**SOURCE INFORMATION:**
Segment Open

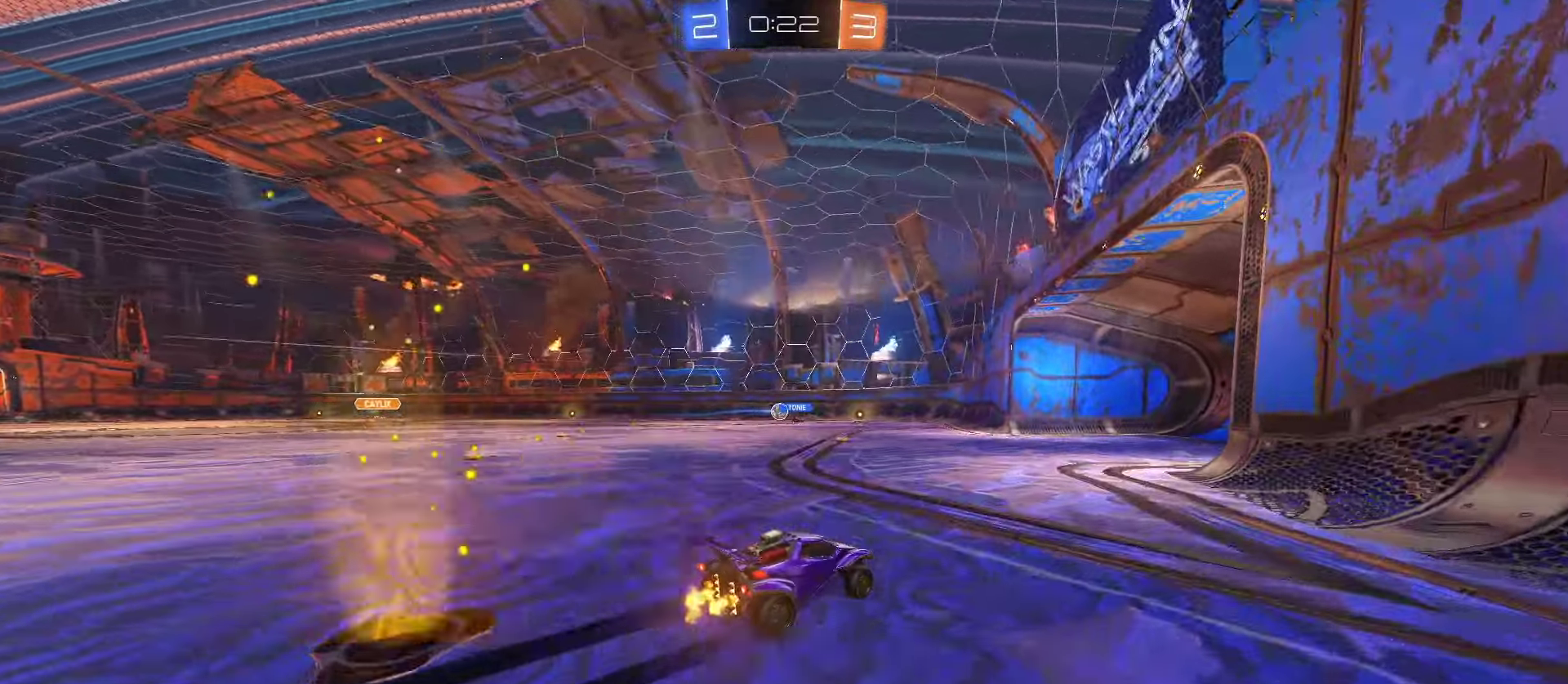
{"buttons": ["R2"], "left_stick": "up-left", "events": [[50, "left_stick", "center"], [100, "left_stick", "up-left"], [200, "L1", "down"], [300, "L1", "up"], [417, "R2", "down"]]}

Segment Closed
Segment Open

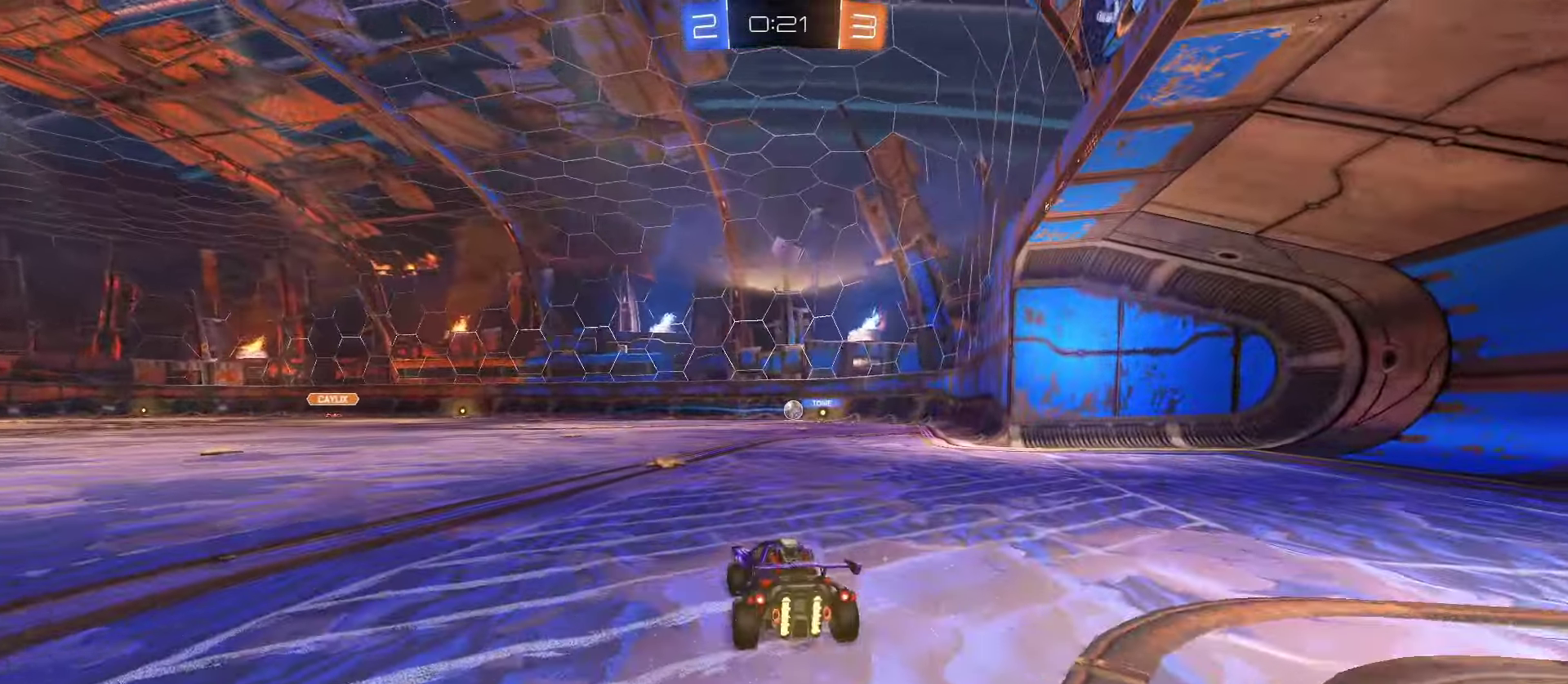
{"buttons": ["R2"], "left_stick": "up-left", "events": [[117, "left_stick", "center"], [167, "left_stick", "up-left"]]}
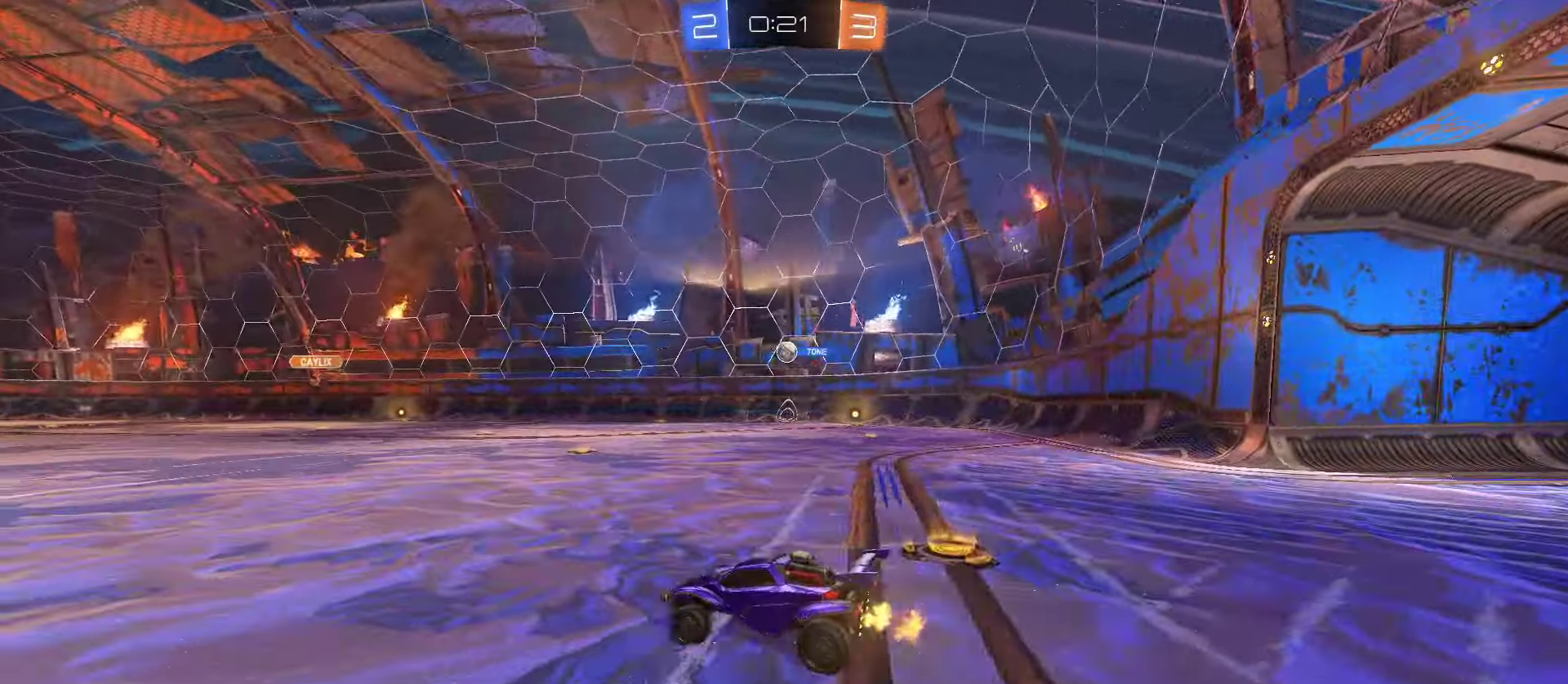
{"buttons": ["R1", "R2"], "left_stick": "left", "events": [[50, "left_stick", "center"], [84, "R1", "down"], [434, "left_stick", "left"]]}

Segment Closed
Segment Open

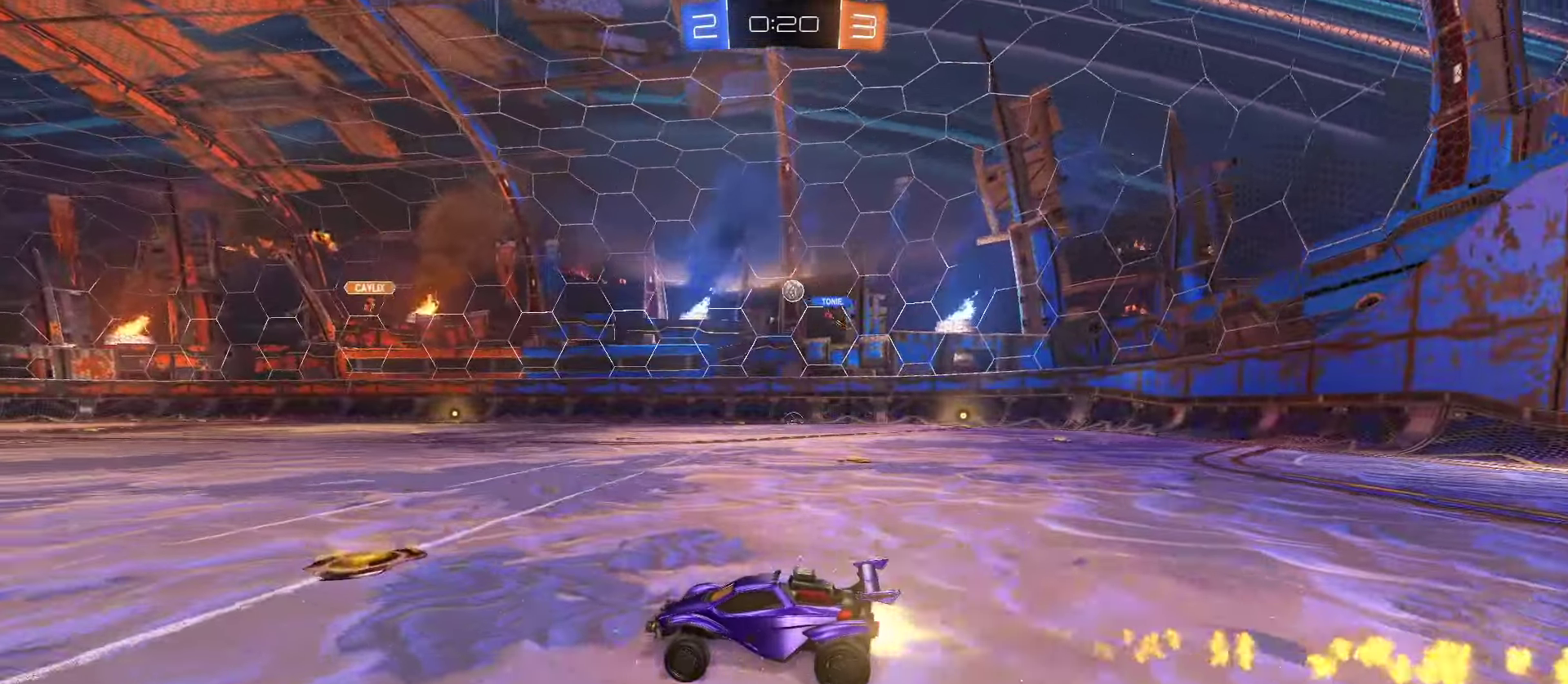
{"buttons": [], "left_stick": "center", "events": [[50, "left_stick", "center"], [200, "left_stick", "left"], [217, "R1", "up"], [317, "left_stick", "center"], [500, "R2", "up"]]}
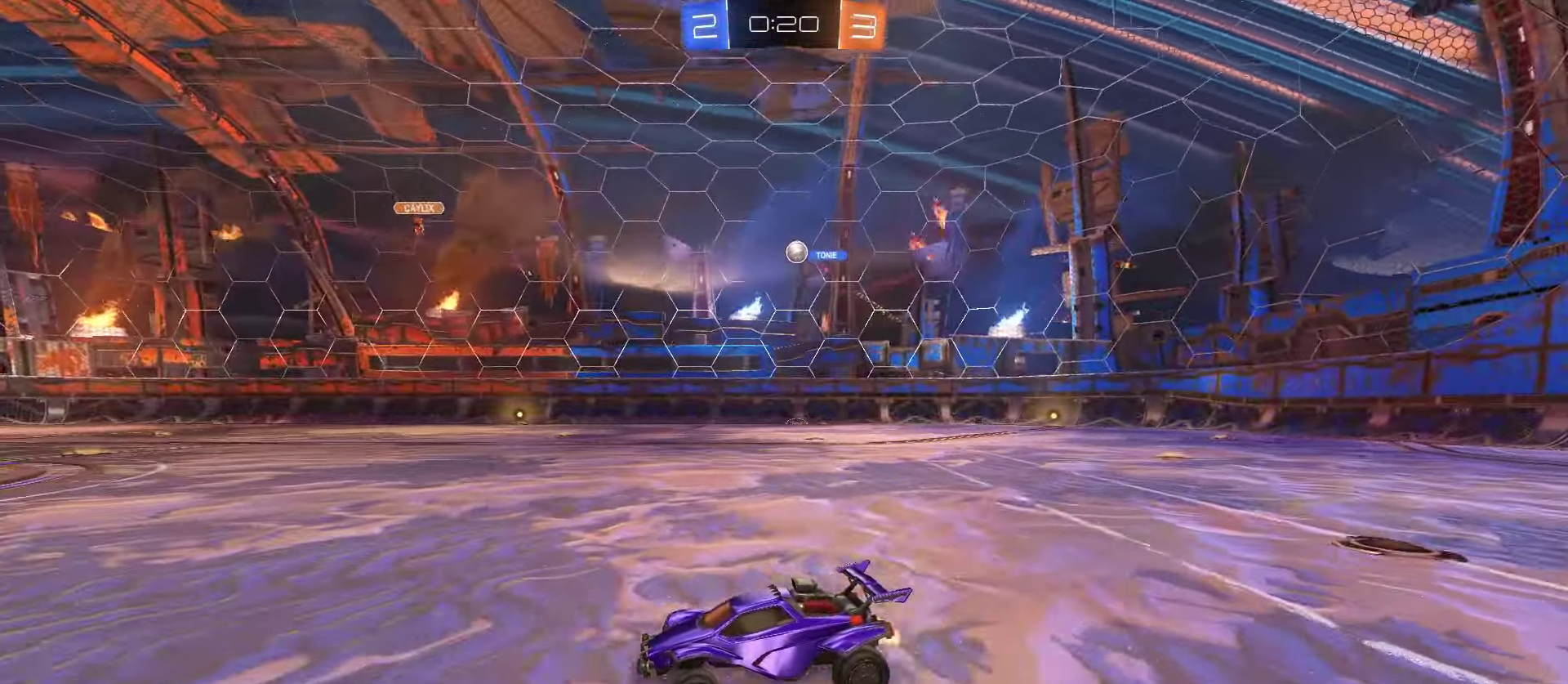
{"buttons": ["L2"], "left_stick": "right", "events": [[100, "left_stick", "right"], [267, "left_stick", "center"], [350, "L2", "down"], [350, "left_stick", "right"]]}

Segment Closed

**TASK REQUIREMENTS:** Determine how many lines in the records above hold the word "down", and answer with that number only.

**ANSWER TO THE PROBLEM:** 3